Once I shared the collage there was some interesting discussion around it, and a feature that came up a few times that I found fascinating, but had no idea how to implement using the
montage method was linking back to the tweet a given image came from. But, luckily a colleague in Denmark had something in mind: Juxta.
Why does the Juxta method work better? Instead of creating a massive single image from all the base images, then generating tiles to display with OpenSeadragon, it skips the creating a giant image part, and just creates the tiles! Even better, if you’re working with Twitter data, you’re able to link back to the original tweet a given image came from.
About the dataset
I began collecting tweets directed at Donald Trump (@realDonaldTrump) in May of 2017 Documenting the Now’s twarc. Tweets from May 7, 2017 - June 21, 2017 of the dataset used a combination of the Filter (Streaming) API and Search API. Collecting via the Filter API failed on June 21, 2017. From June 23, 2017 forward only the Search API was used to collect. This is done via a cron job every five days. Periodically the dataset is deduplicated, Tweet ids are extracted, and the public dataset is updated.

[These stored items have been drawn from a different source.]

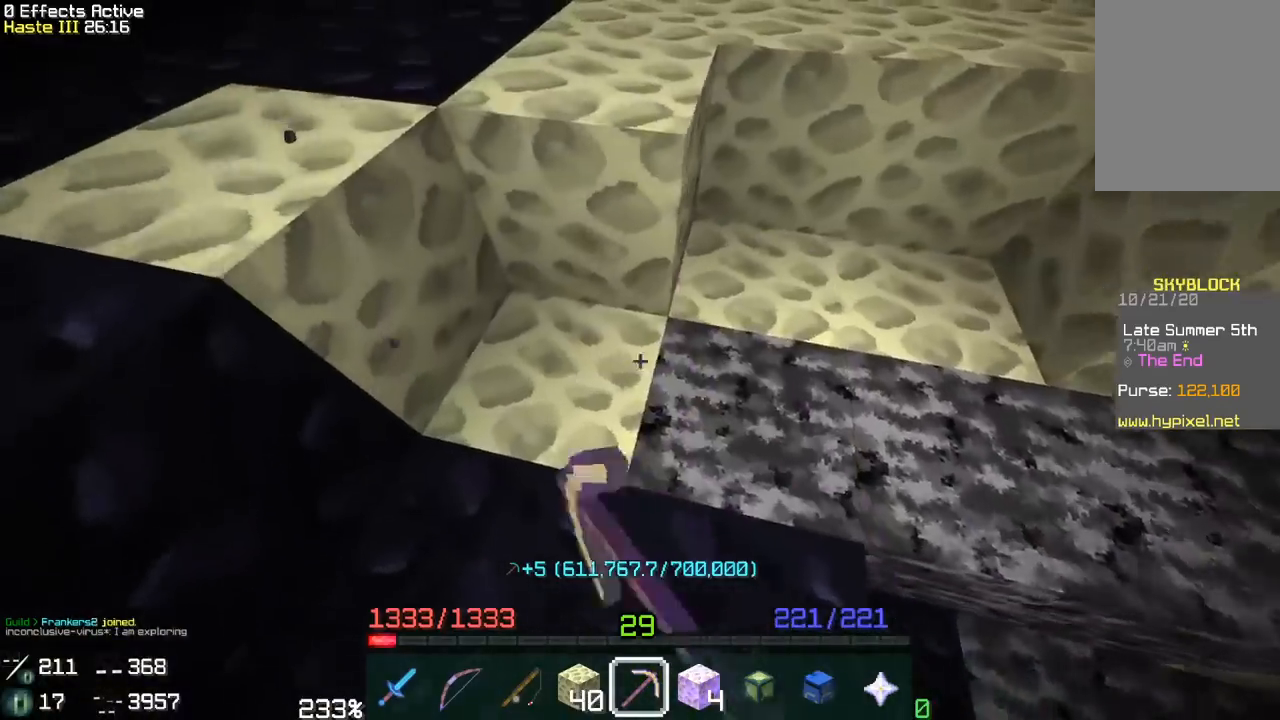
{"keys": [], "mouse": ["left"], "events": [[167, "w", "up"], [233, "a", "up"]]}
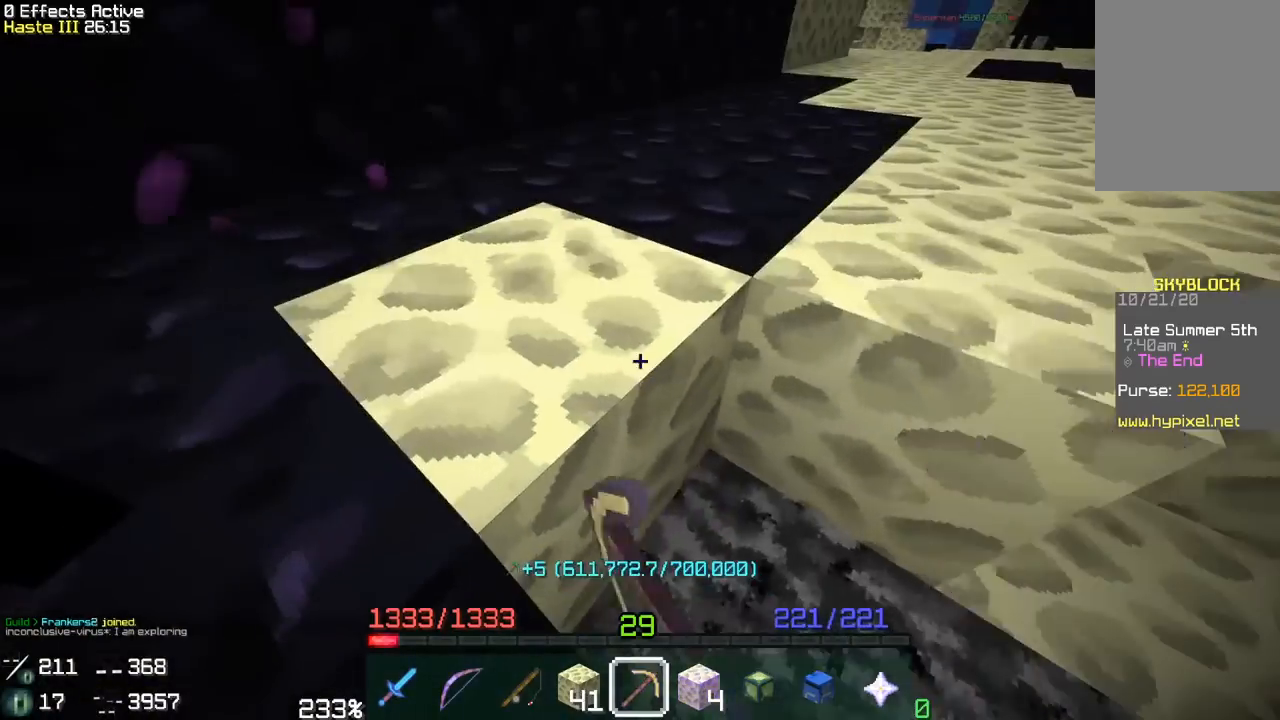
{"keys": [], "mouse": ["left"], "events": [[183, "d", "down"], [383, "d", "up"]]}
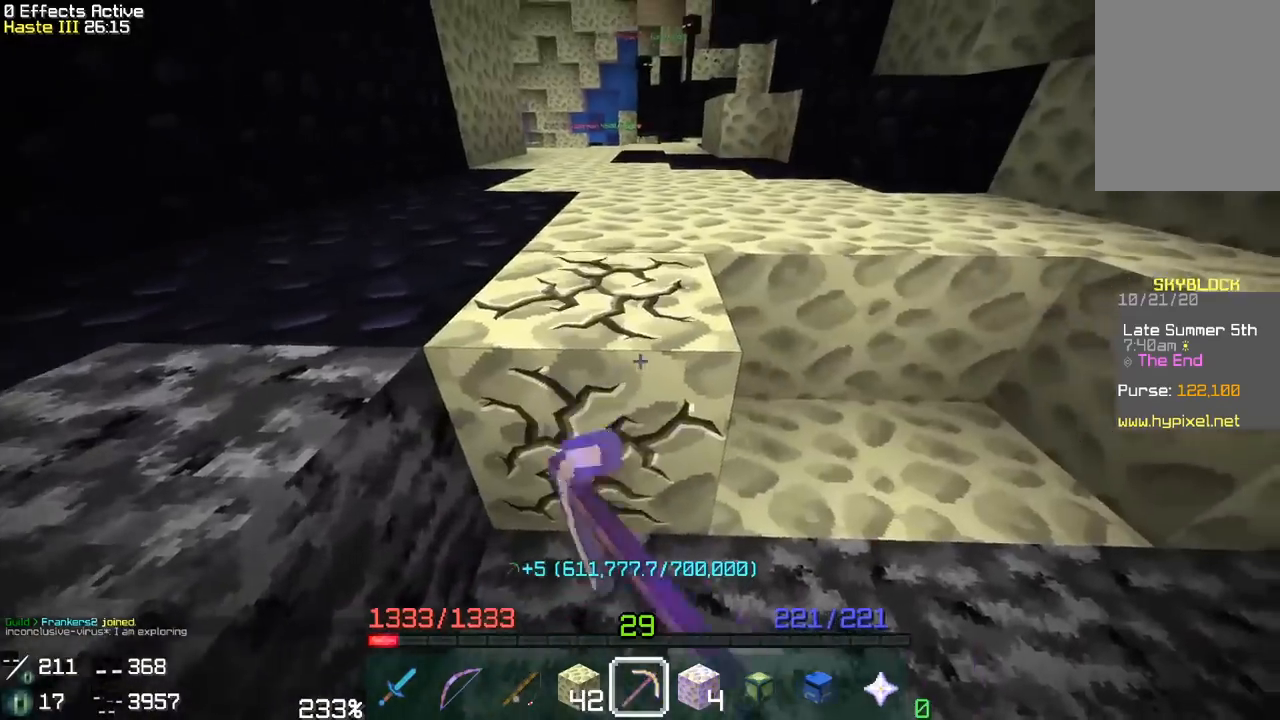
{"keys": [], "mouse": ["left"], "events": [[17, "d", "down"], [167, "w", "down"], [400, "d", "up"], [400, "w", "up"]]}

The collage was created with Version 6 of the dataset: 146,341,720 tweets from May 7, 2017 - January 2019.
About the collage
The collage took about 10 days to complete with 44 threads on an 88 core machine. It consists of 17,525,913 images tweeted at Donald Trump, 93,479,104 tiles, and uses 93,501,108 inodes.
Understanding the collage; you can follow along in the image chronologically. The top left corner of the image will be the earliest images in the dataset (May 2017), and the bottom right corner will be the latest images in the dataset (January 2019). Zoom in and pan around!